There is no need to decide immediately whether to mothball the plant as it will remain in good condition for quite a few months without this, according to the engineer formerly with the refinery.

All that is required right now is pausing to take stock of what role the refinery could have if the nation wants to seriously consider increasing its fuel reserves capability.

While the Ukraine invasion is an obvious reminder of how things can change abruptly, it was never a smart plan to go cheap on supply security.

New Zealand has some of the longest fuel supply lines in the world and will remain utterly dependent on petroleum supplies for quite a few more years - whatever the level of commitment to decarbonising the economy. And refining fuel offshore rather than at home does not significantly change the amount of carbon the atmosphere sees.

Reserve capability is about taking out insurance against the worst. Level four lockdown showed us that removing 39% of the productive economy and 38% of fuel use cost $230 million a day.

The Government has not done the work to find out what it would cost if New Zealand ran out of fuel altogether – it is flying blind on that. But it would clearly be a great deal more and the costs would not just be economic. As food distribution broke down, followed by social order, the human costs would be the ones that hit most deeply.

If that scenario seems unimaginable, take two straws in the wind from this week alone.

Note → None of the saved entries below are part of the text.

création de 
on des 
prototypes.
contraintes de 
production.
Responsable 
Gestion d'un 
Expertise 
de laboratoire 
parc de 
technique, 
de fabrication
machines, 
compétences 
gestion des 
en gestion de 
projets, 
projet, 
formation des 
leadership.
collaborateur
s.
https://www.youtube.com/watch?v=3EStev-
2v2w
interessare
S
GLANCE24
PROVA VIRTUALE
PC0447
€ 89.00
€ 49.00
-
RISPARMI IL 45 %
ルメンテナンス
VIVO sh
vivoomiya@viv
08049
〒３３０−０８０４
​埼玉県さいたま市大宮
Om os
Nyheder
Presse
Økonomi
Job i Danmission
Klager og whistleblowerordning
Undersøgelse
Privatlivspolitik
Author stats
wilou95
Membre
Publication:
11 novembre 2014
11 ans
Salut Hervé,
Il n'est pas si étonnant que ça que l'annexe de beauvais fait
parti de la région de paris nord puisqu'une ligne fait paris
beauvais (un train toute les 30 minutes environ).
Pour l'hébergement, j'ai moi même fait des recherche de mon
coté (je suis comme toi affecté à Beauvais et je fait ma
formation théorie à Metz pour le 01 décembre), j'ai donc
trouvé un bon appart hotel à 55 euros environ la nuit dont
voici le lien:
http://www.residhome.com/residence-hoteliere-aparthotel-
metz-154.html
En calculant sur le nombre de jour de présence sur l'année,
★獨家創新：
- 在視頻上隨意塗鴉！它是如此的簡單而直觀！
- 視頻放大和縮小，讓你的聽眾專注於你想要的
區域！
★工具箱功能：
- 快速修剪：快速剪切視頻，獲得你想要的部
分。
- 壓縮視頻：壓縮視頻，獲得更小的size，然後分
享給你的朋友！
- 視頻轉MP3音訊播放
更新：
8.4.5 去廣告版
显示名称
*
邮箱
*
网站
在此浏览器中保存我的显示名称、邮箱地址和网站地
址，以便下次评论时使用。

The head of the world’s largest asset manager, BlackRock, said that with the Ukraine invasion, the globalisation of the last 30 years is over and that it will “prompt companies and governments worldwide to re-evaluate their dependencies”. He added, "energy security has joined the energy transition as a top global priority."

And an emerging agreement between China and the Solomon Islands that our Foreign Minister describes as “very concerning” is reported by the New York Times as allowing China “a base of operations between the United States and Australia that could be used to block shipping traffic across the South Pacific”.

New Zealand got lucky the last time we underprepared for a crisis. It turned out that closing the border was not only a reasonable workaround to having so few ICU beds per capita, it actually made good sense regardless in the pandemic.

Once the onshore reserves are gone, there is no such workaround if the tankers stop coming and the refinery has gone to the scrap yard.